### What you should do
Restate word for word the lines of the entries below, starting with the line that holds "potted plant: present" and ending with the line that holds "decorative bowl: present", and no others.

### Data shown
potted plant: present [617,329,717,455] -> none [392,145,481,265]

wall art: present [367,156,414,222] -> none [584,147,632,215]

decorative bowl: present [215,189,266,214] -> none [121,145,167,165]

==

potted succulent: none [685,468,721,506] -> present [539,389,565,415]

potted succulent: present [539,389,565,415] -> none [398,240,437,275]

* * *

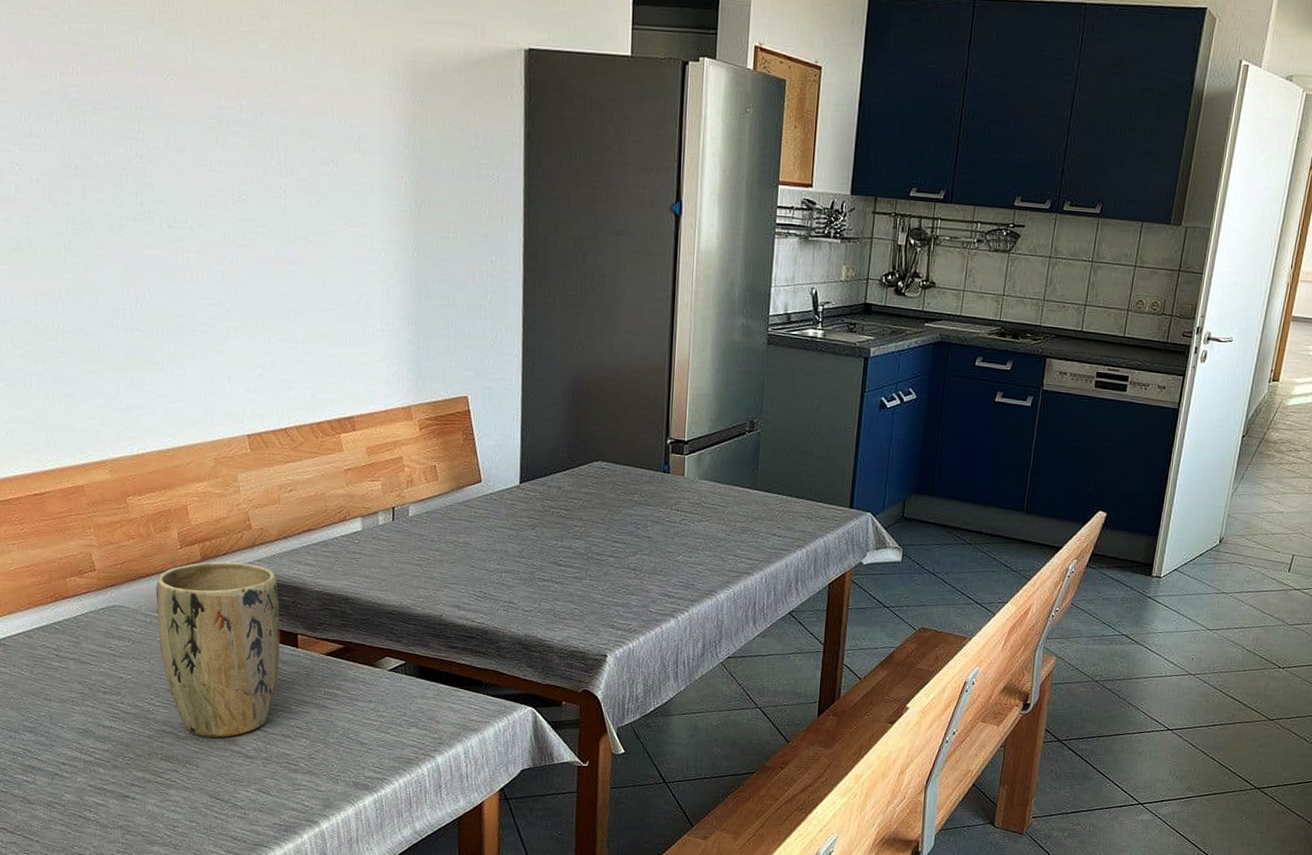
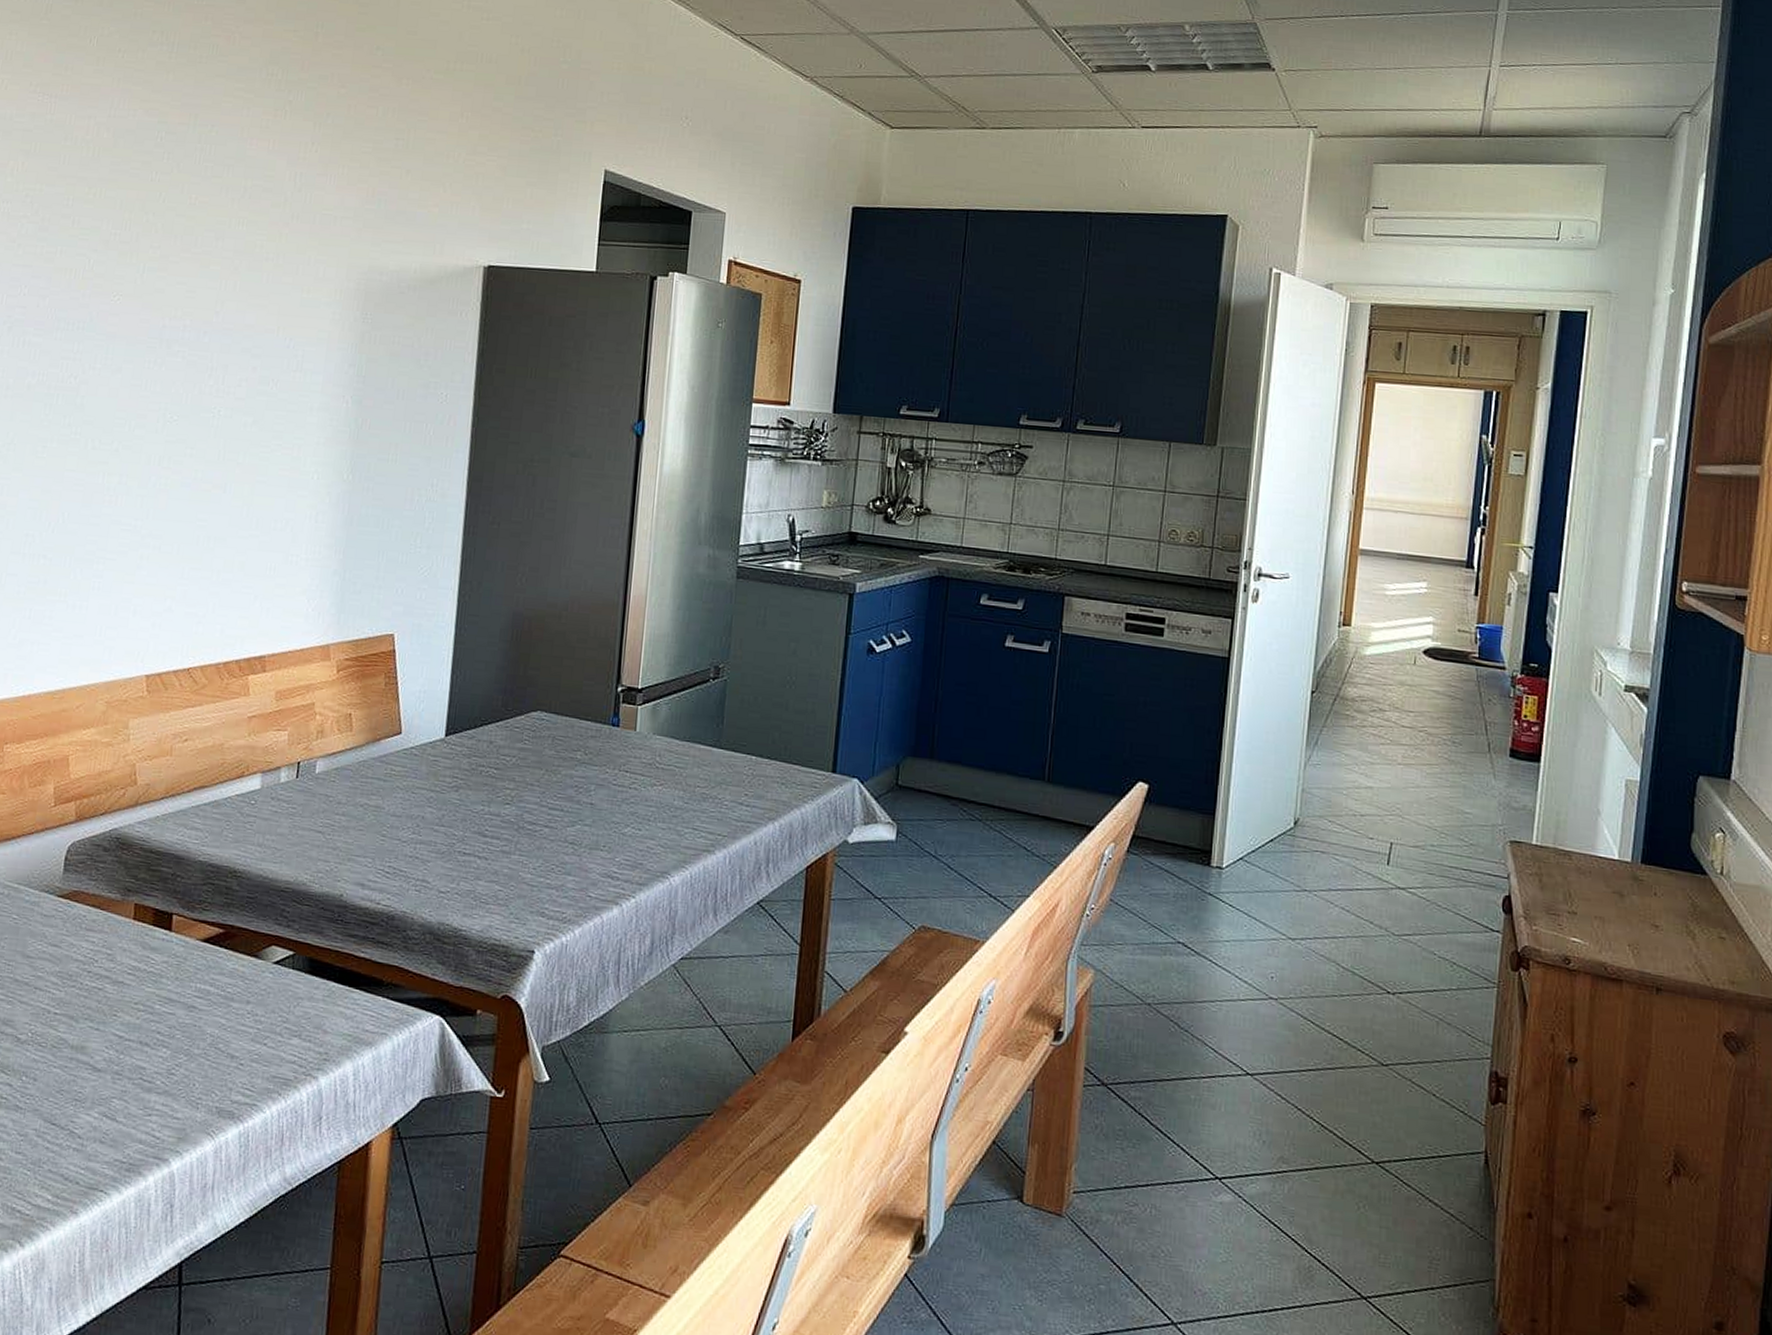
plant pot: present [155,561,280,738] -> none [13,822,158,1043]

### Solution for this exercise
potted plant: present [617,329,717,455] -> none [392,145,481,265]

wall art: present [367,156,414,222] -> none [584,147,632,215]

decorative bowl: present [215,189,266,214] -> none [121,145,167,165]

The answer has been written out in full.